___ Extract to read ___

Rowley Boulevard and Livingston Avenue, both two-lane streets, meet at a right angle intersection in St. Bernard Parish. Rowley is the favored street and the right-of-way is protected by stop signs facing Livingston Avenue.
Austin Simpson was driving south on Rowley, the favored street, on December 28, 1968 at about 10:35 a. m. He was admittedly speeding.
Suzanne Durio, a minor, was, at that time, driving west on Livingston and approaching the intersection. According to her statement, which was admitted into evidence by stipulation, she stopped for the stop sign and, unable to see around parked cars, pulled forward and stopped again.
She did not see the Simpson vehicle. Rather, she entered into the intersection and was commencing a left turn when she struck the left rear (not, as she stated, the left front) of Mr. Simpson’s car.
Simpson and his subrogated insurer, Emmco, filed suit for property damage to the vehicle. The trial court dismissed the action and the plaintiffs have appealed.
The trial court did not file reasons for judgment. Inasmuch as the facts are clear, however, it seems evident that the judgment is predicated upon the conclusions of law applicable to those facts.
At the outset, we are convinced of Miss Durio’s negligence. She was acting in obedience to a stop sign and attempting a left hand turn. On either count, the law required that she affirmatively see that the intersection was clear before proceeding. Otillio v. Dolese, La.App., 236 So.2d 646 (4th Cir. 1970); Warrington v. Employers Group Insurance Companies, La.App., 207 So.2d 207 (4th Cir. 1968), and Liverpool & London & Globe Insurance Co. v. Taylor, La.App., 193 So.2d 840 (4th Cir. 1966).

___

*Directions for this task*: Reproduce word for word the part of the court opinion that begins at the words "Rowley Boulevard and" and stops after "facing Livingston Avenue.".

___ Dataset ___

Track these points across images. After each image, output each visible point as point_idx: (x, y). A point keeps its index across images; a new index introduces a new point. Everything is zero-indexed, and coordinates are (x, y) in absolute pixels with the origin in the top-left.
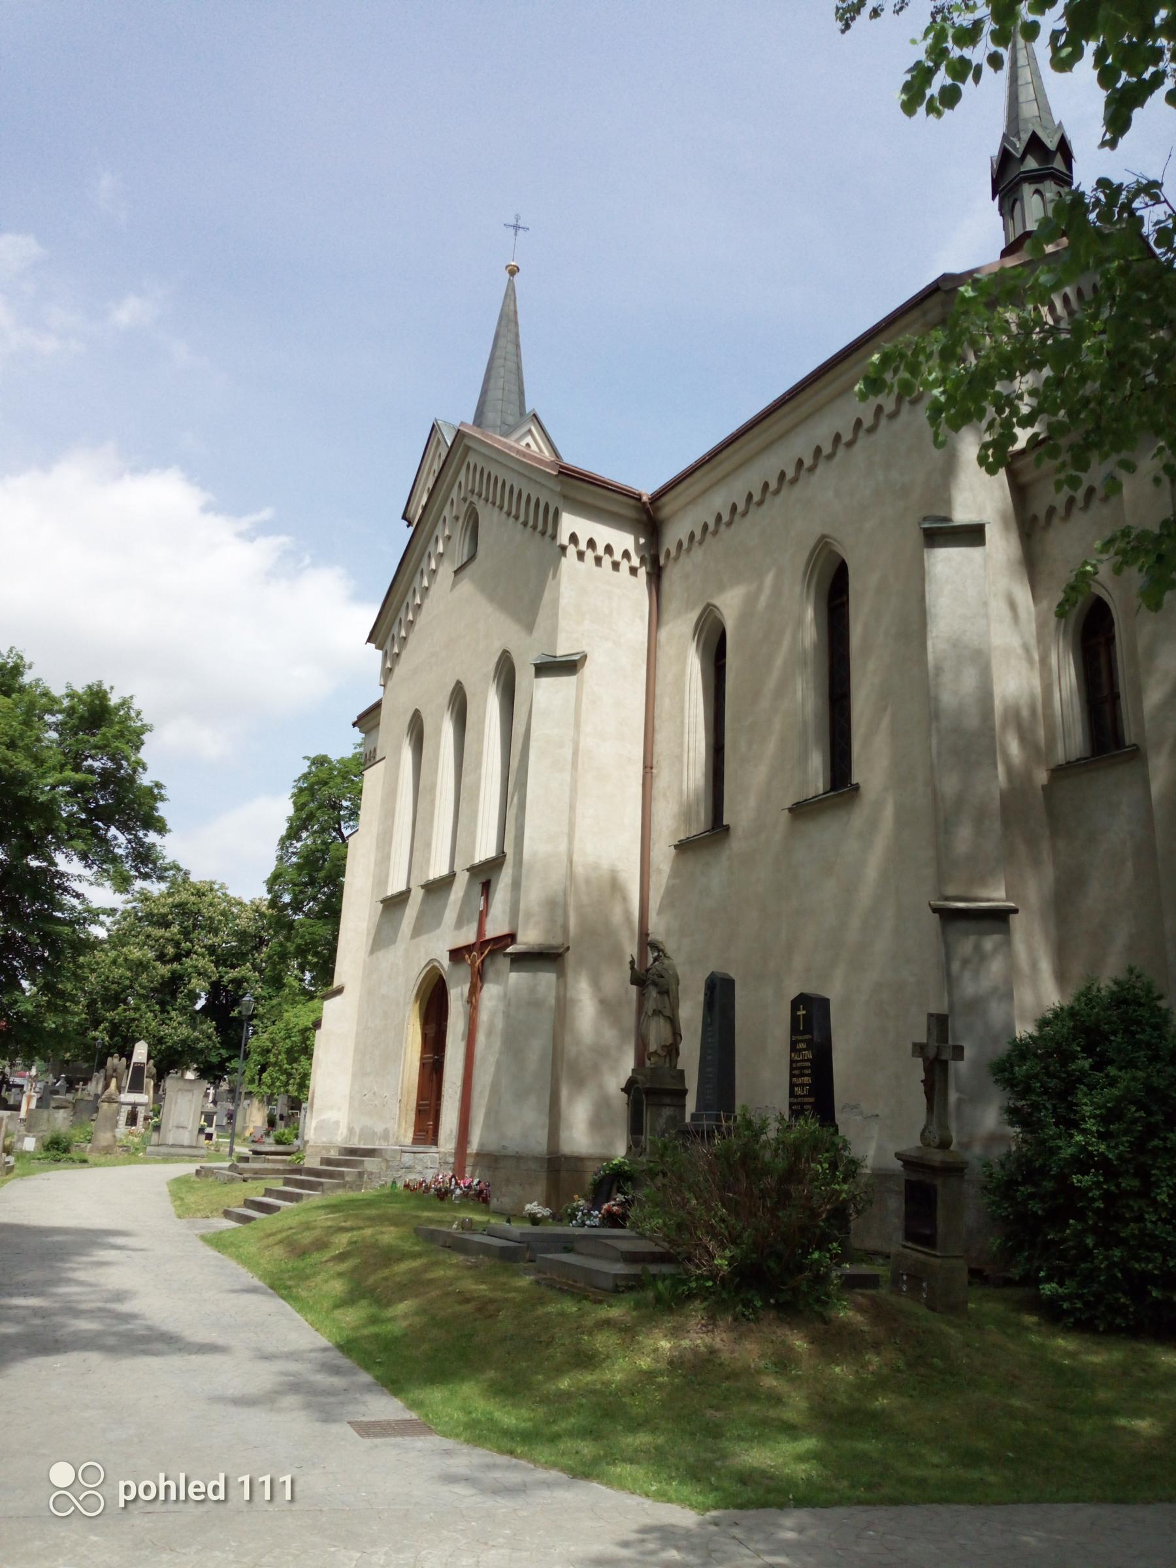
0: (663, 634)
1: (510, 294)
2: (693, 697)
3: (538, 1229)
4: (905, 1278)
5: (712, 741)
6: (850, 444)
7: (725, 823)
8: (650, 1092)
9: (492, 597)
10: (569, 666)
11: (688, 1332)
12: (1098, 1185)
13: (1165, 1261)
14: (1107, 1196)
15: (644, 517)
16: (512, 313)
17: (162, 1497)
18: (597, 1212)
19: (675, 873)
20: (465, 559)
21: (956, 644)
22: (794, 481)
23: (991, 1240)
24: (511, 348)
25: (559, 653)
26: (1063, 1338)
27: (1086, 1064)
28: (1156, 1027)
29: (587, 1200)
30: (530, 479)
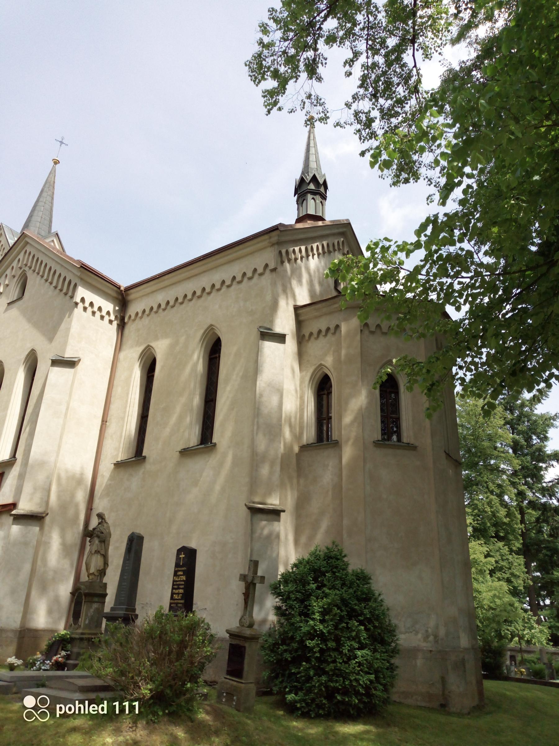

___
___ Dataset ___

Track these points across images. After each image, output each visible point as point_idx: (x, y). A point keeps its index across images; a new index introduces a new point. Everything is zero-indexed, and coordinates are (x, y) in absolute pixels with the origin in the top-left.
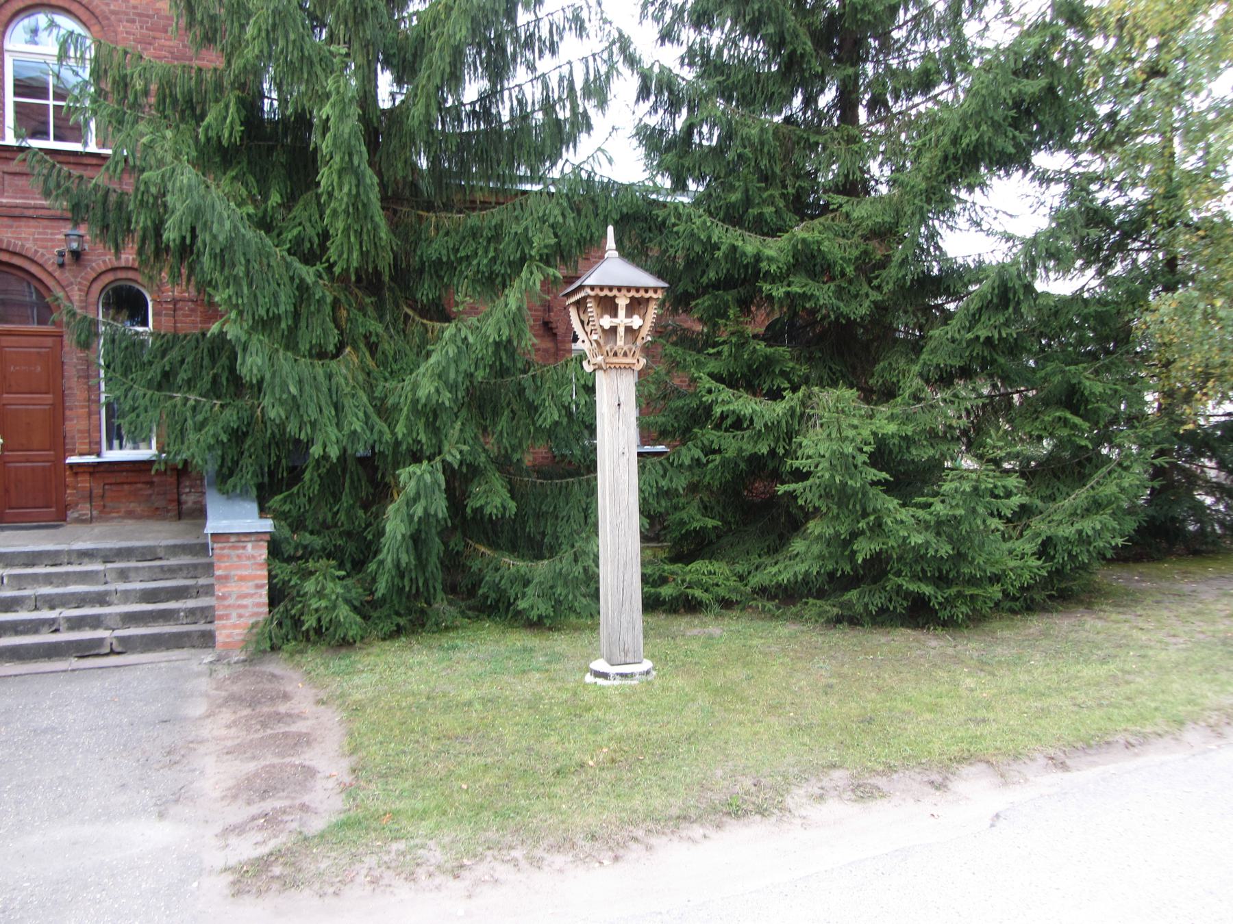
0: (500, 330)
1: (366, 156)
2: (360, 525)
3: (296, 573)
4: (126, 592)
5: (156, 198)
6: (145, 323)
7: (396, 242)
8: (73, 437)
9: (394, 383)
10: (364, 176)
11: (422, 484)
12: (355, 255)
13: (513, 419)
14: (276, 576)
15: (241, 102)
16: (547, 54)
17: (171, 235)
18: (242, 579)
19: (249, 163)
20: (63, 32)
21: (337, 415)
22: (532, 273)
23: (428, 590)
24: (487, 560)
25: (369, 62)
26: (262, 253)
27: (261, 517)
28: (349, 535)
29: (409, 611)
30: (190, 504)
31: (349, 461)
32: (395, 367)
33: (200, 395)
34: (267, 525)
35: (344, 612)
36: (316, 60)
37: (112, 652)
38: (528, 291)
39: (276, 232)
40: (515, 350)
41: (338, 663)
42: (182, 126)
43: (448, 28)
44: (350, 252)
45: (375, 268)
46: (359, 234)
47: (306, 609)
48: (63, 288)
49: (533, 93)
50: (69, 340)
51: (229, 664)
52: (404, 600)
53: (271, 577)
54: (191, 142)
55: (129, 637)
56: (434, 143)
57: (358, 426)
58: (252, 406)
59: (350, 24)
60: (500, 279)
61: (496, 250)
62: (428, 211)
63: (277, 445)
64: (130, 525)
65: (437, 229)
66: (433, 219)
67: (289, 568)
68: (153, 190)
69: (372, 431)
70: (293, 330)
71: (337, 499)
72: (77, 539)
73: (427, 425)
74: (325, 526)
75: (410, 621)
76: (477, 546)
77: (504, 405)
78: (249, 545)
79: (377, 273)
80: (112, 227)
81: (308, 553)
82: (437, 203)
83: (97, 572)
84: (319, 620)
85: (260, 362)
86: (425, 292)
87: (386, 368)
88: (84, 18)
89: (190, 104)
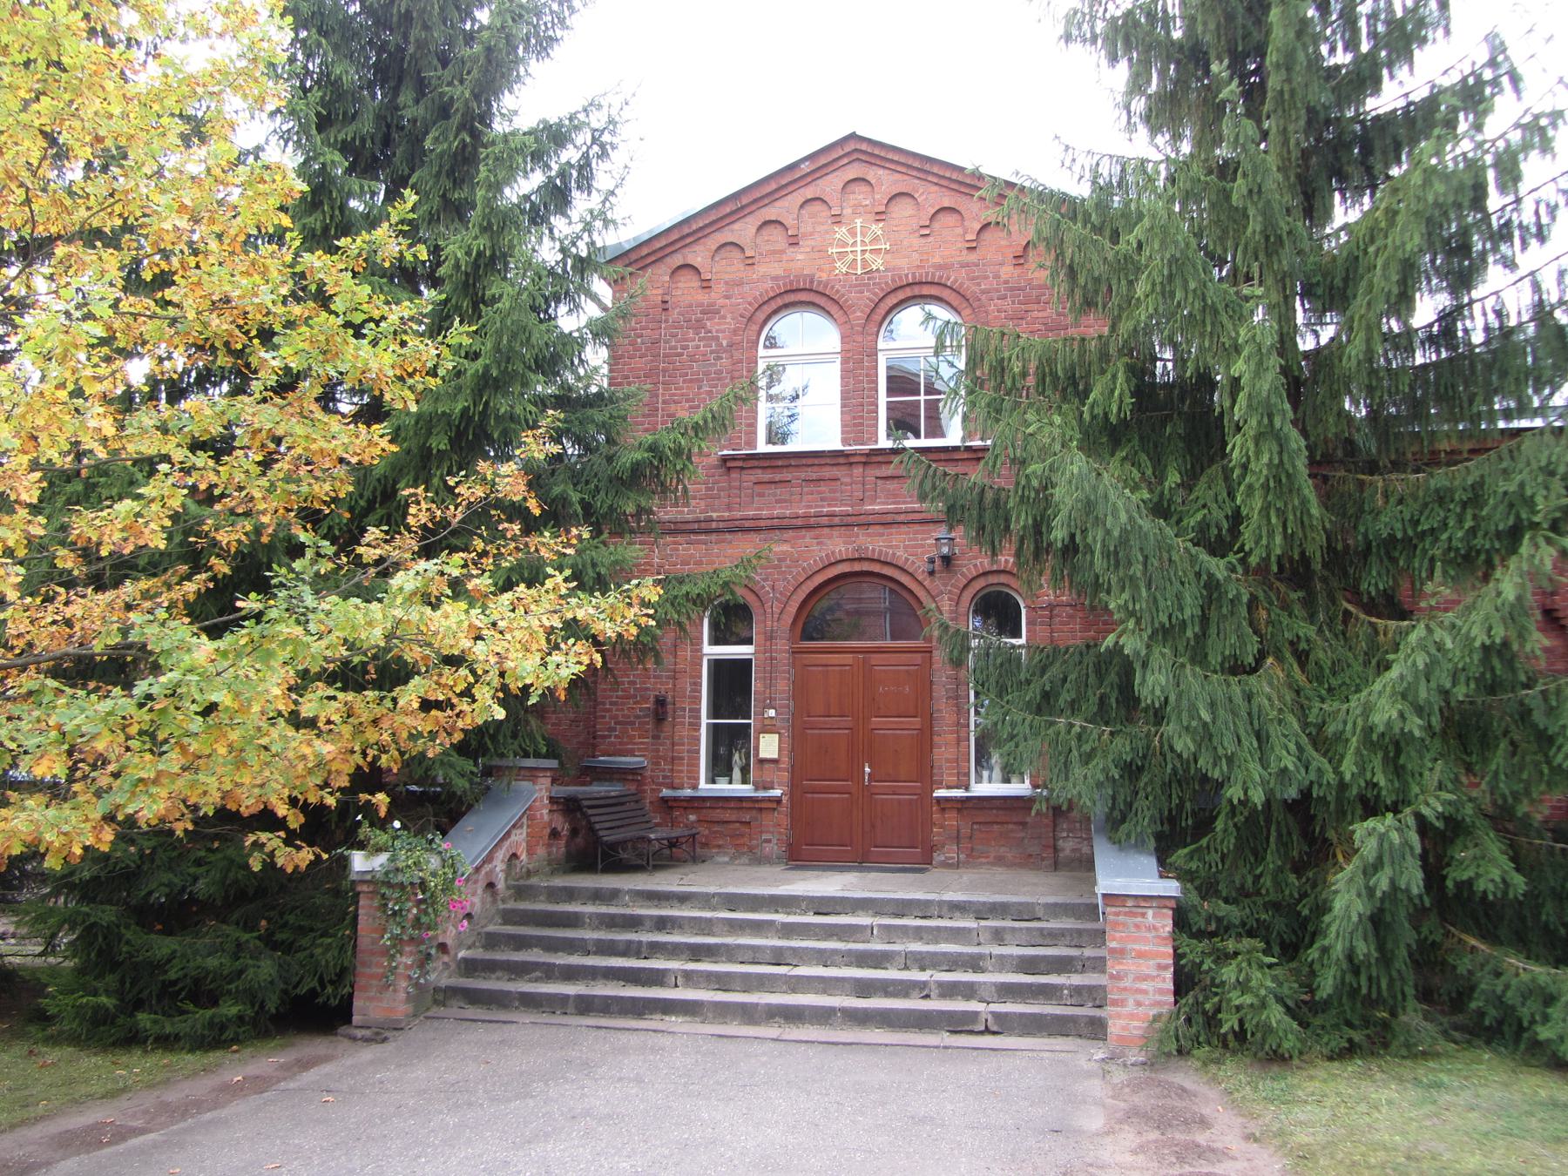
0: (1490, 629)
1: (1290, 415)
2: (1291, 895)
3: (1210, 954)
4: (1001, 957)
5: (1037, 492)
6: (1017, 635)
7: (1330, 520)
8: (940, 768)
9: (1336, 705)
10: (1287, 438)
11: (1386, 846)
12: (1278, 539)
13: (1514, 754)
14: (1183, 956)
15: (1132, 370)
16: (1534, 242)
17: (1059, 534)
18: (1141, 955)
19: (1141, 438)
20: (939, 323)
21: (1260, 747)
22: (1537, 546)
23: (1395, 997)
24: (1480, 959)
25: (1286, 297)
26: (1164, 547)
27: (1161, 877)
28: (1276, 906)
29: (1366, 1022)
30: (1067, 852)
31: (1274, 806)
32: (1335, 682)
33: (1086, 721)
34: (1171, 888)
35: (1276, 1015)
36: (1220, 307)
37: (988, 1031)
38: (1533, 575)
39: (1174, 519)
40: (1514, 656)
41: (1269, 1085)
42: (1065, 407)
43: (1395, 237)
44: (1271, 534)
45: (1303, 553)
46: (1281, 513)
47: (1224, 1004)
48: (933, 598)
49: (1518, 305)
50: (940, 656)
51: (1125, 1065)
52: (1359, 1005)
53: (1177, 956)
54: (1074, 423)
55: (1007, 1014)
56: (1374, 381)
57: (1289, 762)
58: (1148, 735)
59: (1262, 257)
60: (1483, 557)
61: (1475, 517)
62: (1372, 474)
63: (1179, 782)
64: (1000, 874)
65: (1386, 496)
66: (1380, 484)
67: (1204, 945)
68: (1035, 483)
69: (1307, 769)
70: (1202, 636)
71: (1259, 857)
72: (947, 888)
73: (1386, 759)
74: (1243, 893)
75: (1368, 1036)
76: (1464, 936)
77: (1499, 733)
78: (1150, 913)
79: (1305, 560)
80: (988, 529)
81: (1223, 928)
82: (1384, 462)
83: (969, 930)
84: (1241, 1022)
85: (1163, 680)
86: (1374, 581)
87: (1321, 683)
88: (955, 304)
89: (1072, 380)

___

*Task response*:
Rowley Boulevard and Livingston Avenue, both two-lane streets, meet at a right angle intersection in St. Bernard Parish. Rowley is the favored street and the right-of-way is protected by stop signs facing Livingston Avenue.